Records provided>
########
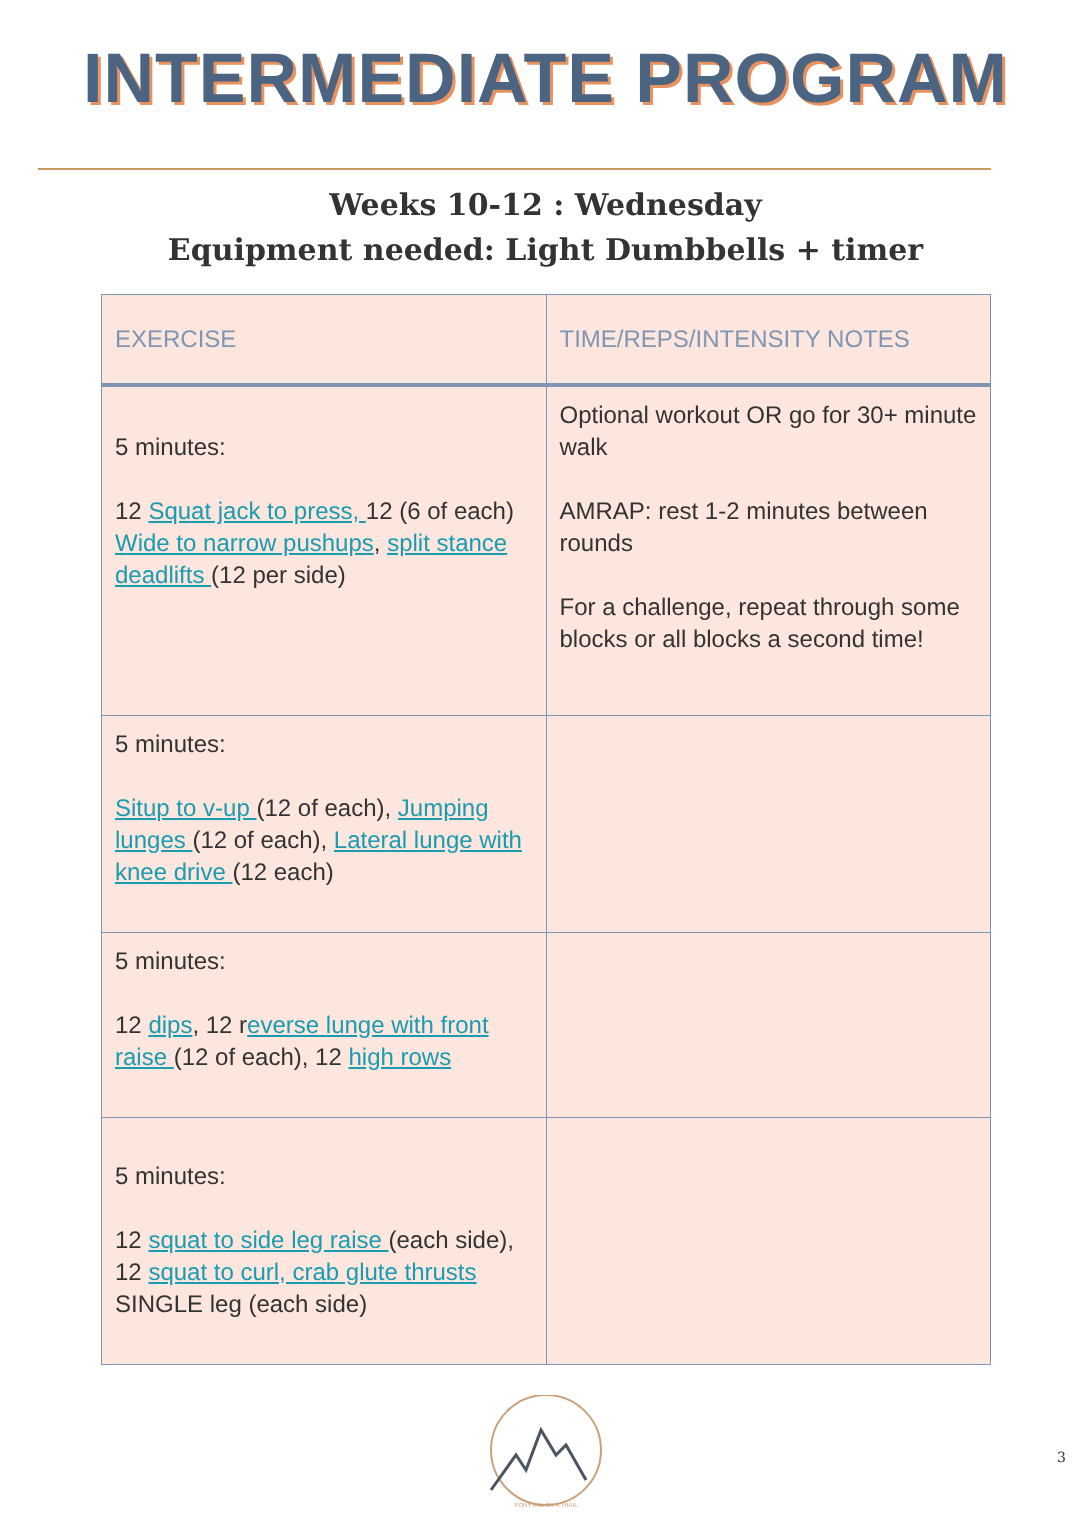INTERMEDIATE PROGRAM
Weeks 10-12 : Wednesday
Equipment needed: Light Dumbbells + timer
| EXERCISE | TIME/REPS/INTENSITY NOTES |
| --- | --- |
| 5 minutes: 12 Squat jack to press, 12 (6 of each) Wide to narrow pushups , split stance deadlifts (12 per side) | Optional workout OR go for 30+ minute walk AMRAP: rest 1-2 minutes between rounds For a challenge, repeat through some blocks or all blocks a second time! |
| 5 minutes: Situp to v-up (12 of each), Jumping lunges (12 of each), Lateral lunge with knee drive (12 each) | |
| 5 minutes: 12 dips , 12 r everse lunge with front raise (12 of each), 12 high rows | |
| 5 minutes: 12 squat to side leg raise (each side), 12 squat to curl, crab glute thrusts SINGLE leg (each side) | |
PONYTAIL ON A TRAIL
3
########
Work to complete> Write out exactly the lines between the start of the data and the line with "(each side) | |", including both, but none of the pictures.

Solved exercise>
INTERMEDIATE PROGRAM
Weeks 10-12 : Wednesday
Equipment needed: Light Dumbbells + timer
| EXERCISE | TIME/REPS/INTENSITY NOTES |
| --- | --- |
| 5 minutes: 12 Squat jack to press, 12 (6 of each) Wide to narrow pushups , split stance deadlifts (12 per side) | Optional workout OR go for 30+ minute walk AMRAP: rest 1-2 minutes between rounds For a challenge, repeat through some blocks or all blocks a second time! |
| 5 minutes: Situp to v-up (12 of each), Jumping lunges (12 of each), Lateral lunge with knee drive (12 each) | |
| 5 minutes: 12 dips , 12 r everse lunge with front raise (12 of each), 12 high rows | |
| 5 minutes: 12 squat to side leg raise (each side), 12 squat to curl, crab glute thrusts SINGLE leg (each side) | |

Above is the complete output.